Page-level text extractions
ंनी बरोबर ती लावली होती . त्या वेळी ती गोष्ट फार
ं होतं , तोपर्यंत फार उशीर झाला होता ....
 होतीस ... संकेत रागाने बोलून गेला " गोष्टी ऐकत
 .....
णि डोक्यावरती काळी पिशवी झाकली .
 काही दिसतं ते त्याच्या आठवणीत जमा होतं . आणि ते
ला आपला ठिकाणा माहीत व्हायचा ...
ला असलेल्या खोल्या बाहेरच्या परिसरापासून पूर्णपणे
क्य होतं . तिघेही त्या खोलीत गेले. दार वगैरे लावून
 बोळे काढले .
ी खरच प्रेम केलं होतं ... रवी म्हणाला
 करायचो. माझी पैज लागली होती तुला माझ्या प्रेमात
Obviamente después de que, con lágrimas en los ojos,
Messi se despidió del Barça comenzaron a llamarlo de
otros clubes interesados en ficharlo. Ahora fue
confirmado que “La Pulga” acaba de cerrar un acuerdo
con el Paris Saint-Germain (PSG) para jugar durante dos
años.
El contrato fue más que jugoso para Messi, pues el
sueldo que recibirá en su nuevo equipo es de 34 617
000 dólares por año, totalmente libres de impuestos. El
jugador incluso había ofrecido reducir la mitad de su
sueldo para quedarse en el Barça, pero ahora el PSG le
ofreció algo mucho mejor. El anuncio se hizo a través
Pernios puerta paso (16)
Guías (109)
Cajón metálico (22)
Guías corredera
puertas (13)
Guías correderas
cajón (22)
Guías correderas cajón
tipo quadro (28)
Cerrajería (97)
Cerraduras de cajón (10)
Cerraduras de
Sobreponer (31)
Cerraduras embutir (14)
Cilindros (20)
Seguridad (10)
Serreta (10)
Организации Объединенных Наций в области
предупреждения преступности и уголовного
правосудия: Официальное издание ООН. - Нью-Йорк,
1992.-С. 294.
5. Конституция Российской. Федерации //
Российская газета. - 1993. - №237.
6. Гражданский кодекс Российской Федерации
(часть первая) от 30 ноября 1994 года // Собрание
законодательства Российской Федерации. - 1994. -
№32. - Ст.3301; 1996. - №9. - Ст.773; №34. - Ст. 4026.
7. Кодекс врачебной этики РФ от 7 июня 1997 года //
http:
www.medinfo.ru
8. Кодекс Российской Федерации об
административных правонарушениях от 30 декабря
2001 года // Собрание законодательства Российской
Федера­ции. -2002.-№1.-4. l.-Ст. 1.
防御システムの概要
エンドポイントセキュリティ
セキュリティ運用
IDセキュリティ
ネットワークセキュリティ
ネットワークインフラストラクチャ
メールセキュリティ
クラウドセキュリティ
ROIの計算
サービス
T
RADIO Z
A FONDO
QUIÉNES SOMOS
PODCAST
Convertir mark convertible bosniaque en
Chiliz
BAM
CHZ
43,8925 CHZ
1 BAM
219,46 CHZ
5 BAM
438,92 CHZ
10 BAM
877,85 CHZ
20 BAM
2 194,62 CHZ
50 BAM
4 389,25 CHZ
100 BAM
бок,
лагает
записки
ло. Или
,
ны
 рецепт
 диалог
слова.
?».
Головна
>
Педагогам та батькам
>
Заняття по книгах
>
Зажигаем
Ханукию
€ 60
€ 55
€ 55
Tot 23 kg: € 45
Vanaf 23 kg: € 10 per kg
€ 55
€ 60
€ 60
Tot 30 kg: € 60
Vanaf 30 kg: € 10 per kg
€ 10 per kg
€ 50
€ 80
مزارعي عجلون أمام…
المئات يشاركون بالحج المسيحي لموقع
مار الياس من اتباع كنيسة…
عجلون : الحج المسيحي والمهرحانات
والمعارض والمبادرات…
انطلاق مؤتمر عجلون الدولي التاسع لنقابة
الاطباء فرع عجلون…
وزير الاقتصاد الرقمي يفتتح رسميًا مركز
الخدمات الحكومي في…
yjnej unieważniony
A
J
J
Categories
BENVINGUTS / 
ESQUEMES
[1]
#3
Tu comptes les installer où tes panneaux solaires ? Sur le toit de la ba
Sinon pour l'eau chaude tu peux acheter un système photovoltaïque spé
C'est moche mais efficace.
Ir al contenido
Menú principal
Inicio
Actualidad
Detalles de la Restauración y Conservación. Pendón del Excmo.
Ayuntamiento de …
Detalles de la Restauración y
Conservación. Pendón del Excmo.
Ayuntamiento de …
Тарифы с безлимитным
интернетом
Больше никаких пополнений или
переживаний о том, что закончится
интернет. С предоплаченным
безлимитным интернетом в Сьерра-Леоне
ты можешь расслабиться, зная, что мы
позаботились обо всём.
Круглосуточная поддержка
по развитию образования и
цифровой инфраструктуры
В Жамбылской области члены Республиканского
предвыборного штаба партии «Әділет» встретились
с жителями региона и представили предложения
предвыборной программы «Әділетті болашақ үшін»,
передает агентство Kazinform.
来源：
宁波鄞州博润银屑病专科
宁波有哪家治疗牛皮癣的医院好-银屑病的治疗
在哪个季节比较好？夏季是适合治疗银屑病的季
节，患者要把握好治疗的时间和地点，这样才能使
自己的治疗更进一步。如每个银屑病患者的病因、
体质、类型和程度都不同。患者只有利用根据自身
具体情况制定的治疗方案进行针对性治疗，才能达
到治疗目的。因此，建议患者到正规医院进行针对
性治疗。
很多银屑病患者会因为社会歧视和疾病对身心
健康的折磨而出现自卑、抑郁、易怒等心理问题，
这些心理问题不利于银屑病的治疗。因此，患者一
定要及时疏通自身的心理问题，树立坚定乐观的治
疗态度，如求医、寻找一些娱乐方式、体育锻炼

■ How to complete this task:
From the first line of the records above down to the line containing "5. Конституция Российской. Федерации //", repeat each line exactly as written. Include both of those lines and add nothing.

■ Solution to this task:
ंनी बरोबर ती लावली होती . त्या वेळी ती गोष्ट फार
ं होतं , तोपर्यंत फार उशीर झाला होता ....
 होतीस ... संकेत रागाने बोलून गेला " गोष्टी ऐकत
 .....
णि डोक्यावरती काळी पिशवी झाकली .
 काही दिसतं ते त्याच्या आठवणीत जमा होतं . आणि ते
ला आपला ठिकाणा माहीत व्हायचा ...
ला असलेल्या खोल्या बाहेरच्या परिसरापासून पूर्णपणे
क्य होतं . तिघेही त्या खोलीत गेले. दार वगैरे लावून
 बोळे काढले .
ी खरच प्रेम केलं होतं ... रवी म्हणाला
 करायचो. माझी पैज लागली होती तुला माझ्या प्रेमात
Obviamente después de que, con lágrimas en los ojos,
Messi se despidió del Barça comenzaron a llamarlo de
otros clubes interesados en ficharlo. Ahora fue
confirmado que “La Pulga” acaba de cerrar un acuerdo
con el Paris Saint-Germain (PSG) para jugar durante dos
años.
El contrato fue más que jugoso para Messi, pues el
sueldo que recibirá en su nuevo equipo es de 34 617
000 dólares por año, totalmente libres de impuestos. El
jugador incluso había ofrecido reducir la mitad de su
sueldo para quedarse en el Barça, pero ahora el PSG le
ofreció algo mucho mejor. El anuncio se hizo a través
Pernios puerta paso (16)
Guías (109)
Cajón metálico (22)
Guías corredera
puertas (13)
Guías correderas
cajón (22)
Guías correderas cajón
tipo quadro (28)
Cerrajería (97)
Cerraduras de cajón (10)
Cerraduras de
Sobreponer (31)
Cerraduras embutir (14)
Cilindros (20)
Seguridad (10)
Serreta (10)
Организации Объединенных Наций в области
предупреждения преступности и уголовного
правосудия: Официальное издание ООН. - Нью-Йорк,
1992.-С. 294.
5. Конституция Российской. Федерации //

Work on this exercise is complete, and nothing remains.